**EXTRACTED ENTRIES**
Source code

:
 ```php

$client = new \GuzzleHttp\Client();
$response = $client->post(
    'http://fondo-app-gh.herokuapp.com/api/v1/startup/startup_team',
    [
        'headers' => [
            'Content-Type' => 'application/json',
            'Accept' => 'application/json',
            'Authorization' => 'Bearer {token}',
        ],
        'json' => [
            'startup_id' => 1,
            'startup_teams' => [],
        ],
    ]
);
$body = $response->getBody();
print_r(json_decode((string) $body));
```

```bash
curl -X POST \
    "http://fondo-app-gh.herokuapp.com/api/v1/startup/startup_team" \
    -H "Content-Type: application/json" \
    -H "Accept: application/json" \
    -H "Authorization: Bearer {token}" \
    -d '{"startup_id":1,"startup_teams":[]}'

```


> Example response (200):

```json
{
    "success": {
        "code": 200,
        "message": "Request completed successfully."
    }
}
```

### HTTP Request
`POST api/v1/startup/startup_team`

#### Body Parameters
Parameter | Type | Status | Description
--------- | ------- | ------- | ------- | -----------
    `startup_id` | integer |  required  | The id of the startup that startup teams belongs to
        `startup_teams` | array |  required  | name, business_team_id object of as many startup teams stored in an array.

**INSTRUCTIONS FOR THE TASK**
Whenever the word "required" shows up in a line of the entries, list that line.

**WRITTEN SOLUTION**
    `startup_id` | integer |  required  | The id of the startup that startup teams belongs to
        `startup_teams` | array |  required  | name, business_team_id object of as many startup teams stored in an array.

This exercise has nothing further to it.